I was drafted in 1965 and was shipped to Vietnam in 1966. I went over as a possible grunt. I was trained to fire mortars. When I checked in they gave me a choice, drive a truck or be a clerk. Simple logic told me to grab the clerk job. I had no great motive like saving my country from Communism, nor was I a dove. I simply went along with the system. I have always suffered a self-imposed sense of guilt for not having been a combat veteran. I was proud to be in the midst of those who truly suffered, yet glad I wasn't one of them. I just want the folks to know that the clerks, mechanics, cooks and other support personnel did a job too.
It would be a real change to read an article about a Vietnam veteran who came back and went on to have a successful life.
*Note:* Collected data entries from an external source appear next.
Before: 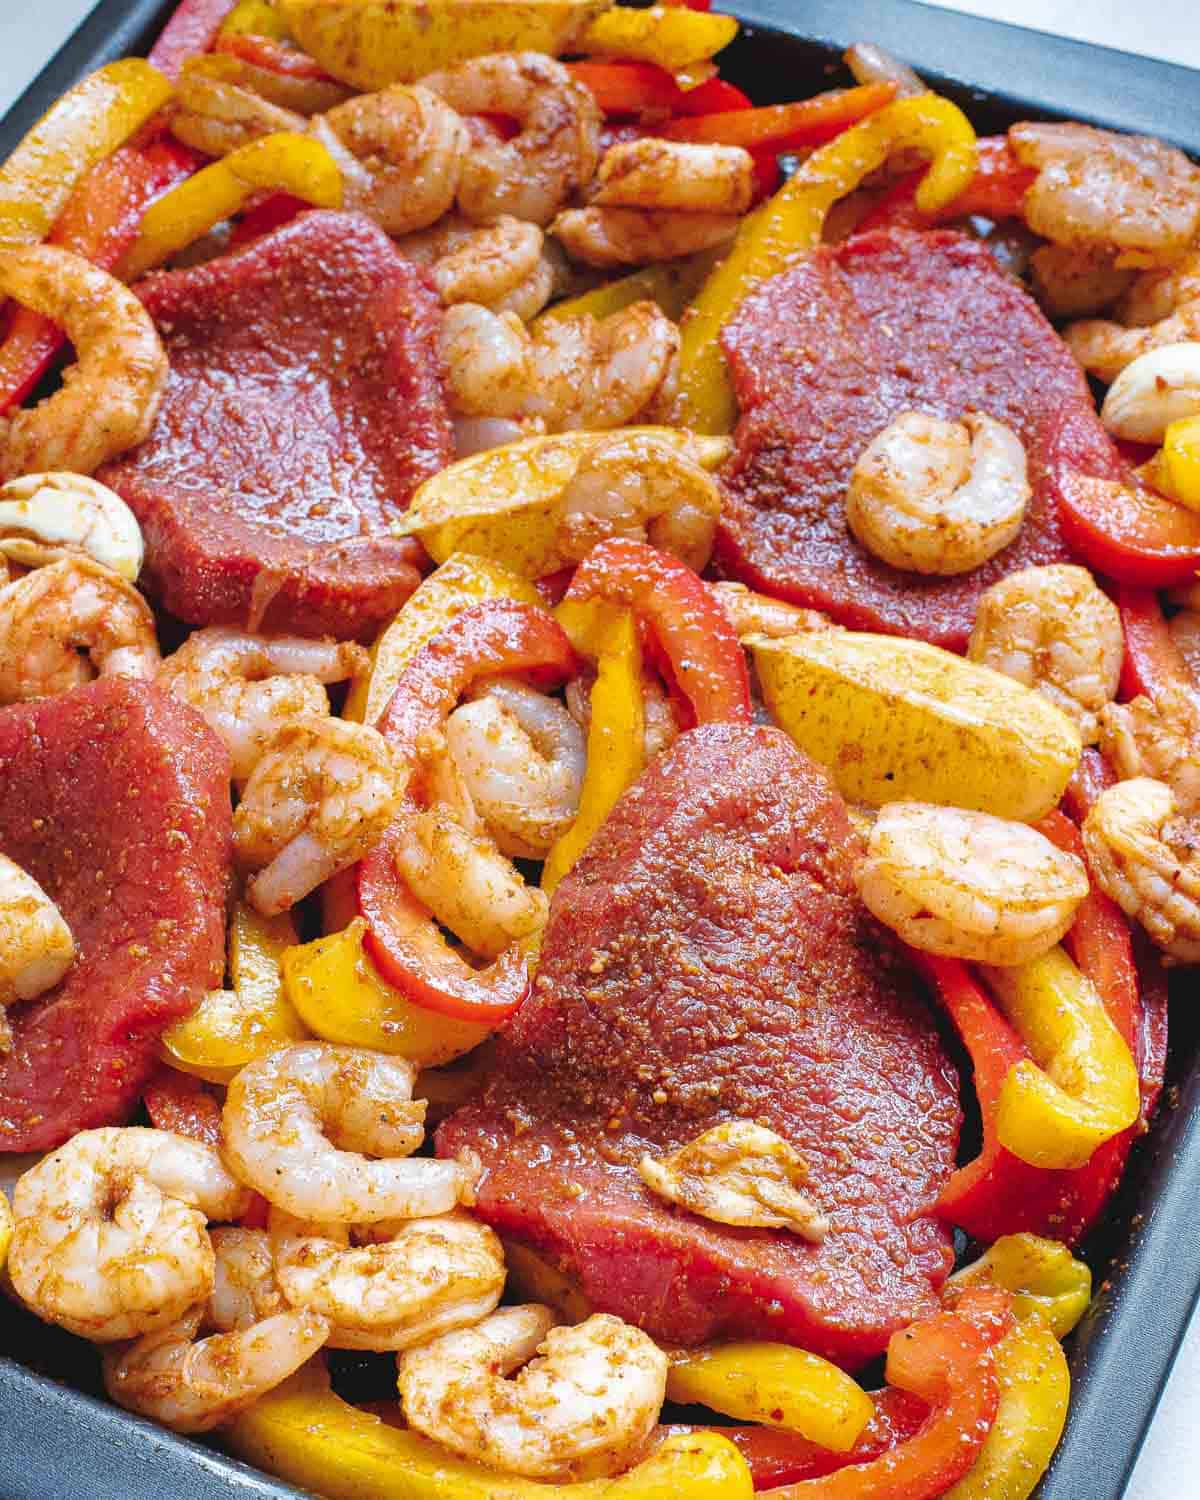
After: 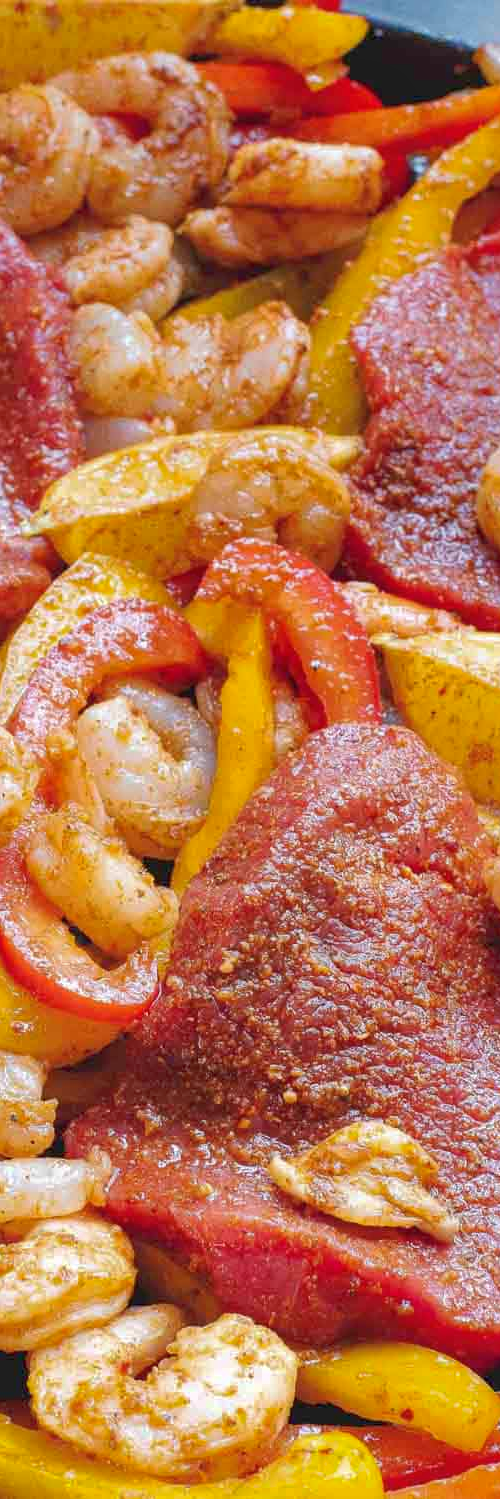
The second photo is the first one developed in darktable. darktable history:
crop: left 30.858%, right 27.397%
tone equalizer: mask exposure compensation -0.49 EV
shadows and highlights: on, module defaults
But I guess success isn't as interesting as drugs or booze. My husband had two tours in Vietnam, one as an airman and forward ground observer for the Air Force and a second as a warrant officer and helicopter pilot for the Army. The second was cut short when he was seriously wounded. He came back and proved to the Army that he could fly again. He retired at 20 years as a major with permanent disability. After retirement, he worked as a free-lance manufacturing engineer for defense contractors until his current illness. He has an astrocytoma, which may or may not have been caused by exposure to Agent Orange, but he still isn't bitter about any of his experiences. His attitude toward life is exemplified by the fact that, when he met two strangers with a blind son in an airport, he gave them his name and address so that he could donate his eyes to their son when he dies. You never read this type of story because it concerns people who went on with their lives in spite of or maybe because of Vietnam.
Susan B. Avery
San Angelo, Texas
One more story on the joys of motherhood as told by a celebrity mom, and I am going to scream. Jaclyn Smith, whose talent and beauty I greatly admire, lives in a fantasyland and hasn't a clue as to what raising a child in the real world is like. I am the mother of three children, all of whom I adore. But, let's face it, sometimes a full day of washing, ironing, cooking, cleaning, carpooling and changing diapers just isn't all that much fun.
Jane S. Parkinson
Sting says that he has turned to acting so that he can grow old "gracefully," unlike Mick Jagger who now appears "undignified" onstage. I hope that Mick Jagger never gives a graceful or dignified performance. If those things are important to Sting, he can have them and then disappear into obscurity, where he won't be missed. I would rather see Mick sing and dance any day. His latest album and video show that he has only improved with age.
As the mother of a 19-year-old terminal cancer patient, I was totally horrified to read about a father who could maim his son as Kerry Crocker did by exposing him to radiation. I pray each day for my son to be relieved of his pain. I cannot comprehend a parent such as this one.
Picks & Pans
How nice to find that your critic also enjoyed Moonlighting, a fun show with talented performers and exceptional writing. ABC was lucky to have found a fresh, stylish answer to the detective war that is raging among the networks. If they stubbornly refuse to return the show to the fall schedule, they deserve their last-place status.
What an annoying, pointless article! When there are so many young people in this country doing good things, why focus on and glamorize a silly and senseless tradition that is also irresponsible and dangerous? I learned all I needed to know about the intelligence of some of these kids, when I looked at the supposedly clever messages emblazoned on their signs. One youth is grasping a piece of paper that reads, "Were drunk" in which the necessary apostrophe is missing, while another tells us proudly, "You're wish is my command." Maybe these lads should have been studying English textbooks instead of hitting the beach?